聡は手に持っていたミルクティーを差し出し、「やっぱりミルクティーがいいよ。コーヒーは苦いし、美味しくないでしょ」と言った。

里香はそれを受け取り、「ありがとう」と答えた。

聡は続けて、「先にこのビルの中を見てみましょう。ここには二つの物件があって、不動産業者が言うには良さそうだけど、私はあんまりピンとこなくて。あなたに見てもらおうと思って」と提案した。

里香は少し考えて、「私もその辺りは詳しくないかも。ところで、どんなスタジオを開こうとしているの?」と尋ねた。

聡は「建築デザインスタジオを考えているんだ」と答えた。

その言葉を聞いた瞬間、里香の目が一瞬輝いた。彼女自身が建築デザイナーだからだ。

聡は何かを思い出したように里香を見て言った。「そういえば、あなたの資料を見たことがあるけど、建築デザイナーなんだよね?今はどこで働いていますか?」

里香は「今は仕事していないわ」と静かに答えた。

聡は目を輝かせ、「それなら、私のスタジオで働いてみませんか?前の会社よりも良い条件を出すし、時間も自由にできるよ。私はあなたのアイデアに口出しもしないし、ぜひ検討してみて」と言った。

里香はまさかこんな風に仕事の誘いを受けるとは思わず、微笑んで丁寧に断った。「ありがとう。でも、今はまだ仕事を始めるつもりはないの。実はこの街を離れるかもしれなくて」

聡は一瞬驚いて目を瞬かせ、「冬木を離れるって?どこに行くつもり?」と尋ねた。

里香は軽く目を伏せ、「とりあえず、物件を先に見てみましょう」と話を切り替えた。

「そうですね」と聡はすぐに理解し、それ以上質問するのをやめた。ちょっと急ぎすぎたと反省し、これ以上聞くのは失礼だと思った。
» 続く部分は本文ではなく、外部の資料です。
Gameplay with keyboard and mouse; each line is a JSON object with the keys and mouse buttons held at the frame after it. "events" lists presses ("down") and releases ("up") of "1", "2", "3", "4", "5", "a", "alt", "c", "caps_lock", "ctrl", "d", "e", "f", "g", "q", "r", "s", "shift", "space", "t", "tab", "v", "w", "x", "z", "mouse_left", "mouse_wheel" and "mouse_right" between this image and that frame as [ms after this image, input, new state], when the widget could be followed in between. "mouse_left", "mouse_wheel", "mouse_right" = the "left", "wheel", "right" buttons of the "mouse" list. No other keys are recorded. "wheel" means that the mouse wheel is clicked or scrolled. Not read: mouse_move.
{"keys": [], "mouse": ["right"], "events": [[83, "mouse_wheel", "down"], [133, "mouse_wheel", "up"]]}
二人はエレベーターから降りて、いくつかのスタジオが入っているフロアに着いた。中の人たちは皆忙しそうに働いていた。

聡はあるドアを押し開け、「ここですよ」と言った。

里香が中に入ると、広々としたスペースがあり、以前の会社が残したオフィス用の机や椅子がきちんと整理されていた。とても清潔な印象だ。

里香は窓辺に立ち、外の景色を眺めた。

「どう?」と聡が尋ねた。

里香は「まあ、普通ね。でも、あなたの予算はどれくらいなの?」と聞き返した。

聡は唇をわずかに上げて笑い、「予算はないよ。居心地が良ければそれで決めるさ」と答えた。